*INPUT FOR THIS TASK*:
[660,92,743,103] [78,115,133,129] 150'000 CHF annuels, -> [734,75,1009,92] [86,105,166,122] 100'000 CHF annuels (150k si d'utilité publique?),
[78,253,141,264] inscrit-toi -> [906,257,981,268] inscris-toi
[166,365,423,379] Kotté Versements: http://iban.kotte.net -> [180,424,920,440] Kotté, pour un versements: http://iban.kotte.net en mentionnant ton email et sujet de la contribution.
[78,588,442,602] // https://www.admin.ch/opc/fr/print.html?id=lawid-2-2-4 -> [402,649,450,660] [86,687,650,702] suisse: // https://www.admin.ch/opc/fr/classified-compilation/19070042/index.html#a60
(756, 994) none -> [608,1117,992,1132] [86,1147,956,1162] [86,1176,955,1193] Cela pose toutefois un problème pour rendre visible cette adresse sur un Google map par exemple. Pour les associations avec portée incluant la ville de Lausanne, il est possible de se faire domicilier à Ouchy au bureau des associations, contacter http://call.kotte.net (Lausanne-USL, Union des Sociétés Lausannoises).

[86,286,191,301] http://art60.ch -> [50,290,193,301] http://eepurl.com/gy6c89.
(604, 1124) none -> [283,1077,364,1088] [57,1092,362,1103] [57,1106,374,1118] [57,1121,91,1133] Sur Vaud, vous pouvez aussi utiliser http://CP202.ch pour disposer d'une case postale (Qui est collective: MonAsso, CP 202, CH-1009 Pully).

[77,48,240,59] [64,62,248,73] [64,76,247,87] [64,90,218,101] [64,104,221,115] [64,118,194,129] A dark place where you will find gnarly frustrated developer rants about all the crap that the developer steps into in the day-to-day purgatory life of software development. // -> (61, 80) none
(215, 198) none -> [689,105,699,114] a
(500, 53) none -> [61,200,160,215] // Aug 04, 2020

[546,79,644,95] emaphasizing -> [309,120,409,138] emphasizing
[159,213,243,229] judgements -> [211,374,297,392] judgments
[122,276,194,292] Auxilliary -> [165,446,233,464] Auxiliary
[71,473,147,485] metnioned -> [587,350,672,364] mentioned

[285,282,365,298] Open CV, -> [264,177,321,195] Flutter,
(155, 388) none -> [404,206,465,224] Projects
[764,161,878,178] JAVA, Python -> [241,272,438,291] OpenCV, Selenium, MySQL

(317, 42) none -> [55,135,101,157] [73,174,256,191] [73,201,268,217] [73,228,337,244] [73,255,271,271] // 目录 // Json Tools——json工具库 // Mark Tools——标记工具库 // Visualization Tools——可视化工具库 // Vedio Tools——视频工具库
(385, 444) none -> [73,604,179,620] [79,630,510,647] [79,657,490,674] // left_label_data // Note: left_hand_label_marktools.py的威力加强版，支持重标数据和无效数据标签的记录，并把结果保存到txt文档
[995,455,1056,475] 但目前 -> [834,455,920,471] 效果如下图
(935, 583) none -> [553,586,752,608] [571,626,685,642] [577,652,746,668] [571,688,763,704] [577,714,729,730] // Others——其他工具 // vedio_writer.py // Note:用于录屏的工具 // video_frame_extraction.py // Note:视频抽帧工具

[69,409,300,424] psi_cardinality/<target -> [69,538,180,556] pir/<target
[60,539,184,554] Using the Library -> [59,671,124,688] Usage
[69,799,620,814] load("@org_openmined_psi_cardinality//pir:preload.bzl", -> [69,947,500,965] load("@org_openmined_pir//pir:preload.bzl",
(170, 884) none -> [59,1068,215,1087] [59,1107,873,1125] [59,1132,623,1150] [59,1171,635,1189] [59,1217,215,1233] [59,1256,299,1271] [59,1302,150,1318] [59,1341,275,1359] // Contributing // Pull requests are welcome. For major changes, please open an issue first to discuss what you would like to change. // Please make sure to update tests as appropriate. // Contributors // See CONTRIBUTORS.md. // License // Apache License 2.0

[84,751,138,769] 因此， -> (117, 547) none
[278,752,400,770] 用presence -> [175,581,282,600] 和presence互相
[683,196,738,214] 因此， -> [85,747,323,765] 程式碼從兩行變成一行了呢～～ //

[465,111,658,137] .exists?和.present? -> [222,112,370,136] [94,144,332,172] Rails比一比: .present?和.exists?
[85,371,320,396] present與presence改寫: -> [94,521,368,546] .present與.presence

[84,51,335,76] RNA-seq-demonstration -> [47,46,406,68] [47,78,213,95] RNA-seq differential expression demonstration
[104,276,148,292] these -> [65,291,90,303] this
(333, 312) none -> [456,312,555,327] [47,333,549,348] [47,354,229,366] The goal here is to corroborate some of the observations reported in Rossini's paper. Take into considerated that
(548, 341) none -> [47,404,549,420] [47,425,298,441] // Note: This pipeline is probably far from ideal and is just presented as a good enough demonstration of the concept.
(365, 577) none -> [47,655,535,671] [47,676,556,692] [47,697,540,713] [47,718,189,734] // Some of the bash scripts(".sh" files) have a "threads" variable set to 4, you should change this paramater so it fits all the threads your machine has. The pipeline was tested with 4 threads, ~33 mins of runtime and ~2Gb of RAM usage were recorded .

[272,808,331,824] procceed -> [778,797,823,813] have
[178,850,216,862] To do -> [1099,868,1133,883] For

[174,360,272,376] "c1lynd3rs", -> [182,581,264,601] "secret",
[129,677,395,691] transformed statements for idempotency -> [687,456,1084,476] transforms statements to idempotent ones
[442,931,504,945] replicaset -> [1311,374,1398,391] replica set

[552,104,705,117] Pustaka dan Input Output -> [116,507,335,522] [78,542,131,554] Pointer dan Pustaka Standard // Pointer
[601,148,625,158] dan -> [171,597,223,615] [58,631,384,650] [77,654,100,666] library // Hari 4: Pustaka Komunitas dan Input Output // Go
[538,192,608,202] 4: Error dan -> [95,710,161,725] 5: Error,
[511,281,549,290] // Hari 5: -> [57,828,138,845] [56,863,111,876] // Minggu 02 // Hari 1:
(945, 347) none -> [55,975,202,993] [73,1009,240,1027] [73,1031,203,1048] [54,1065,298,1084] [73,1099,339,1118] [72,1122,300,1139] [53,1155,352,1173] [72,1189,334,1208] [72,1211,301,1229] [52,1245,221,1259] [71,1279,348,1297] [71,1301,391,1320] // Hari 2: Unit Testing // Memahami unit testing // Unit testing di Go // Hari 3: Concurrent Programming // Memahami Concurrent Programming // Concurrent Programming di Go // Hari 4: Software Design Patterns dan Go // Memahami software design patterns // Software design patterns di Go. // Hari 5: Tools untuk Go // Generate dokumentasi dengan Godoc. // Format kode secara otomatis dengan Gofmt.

*JOB ITEM*: Among the lines of the records, copy out each one that contains the word "Pustaka".

*WRITTEN ANSWER*:
[552,104,705,117] Pustaka dan Input Output -> [116,507,335,522] [78,542,131,554] Pointer dan Pustaka Standard // Pointer
[601,148,625,158] dan -> [171,597,223,615] [58,631,384,650] [77,654,100,666] library // Hari 4: Pustaka Komunitas dan Input Output // Go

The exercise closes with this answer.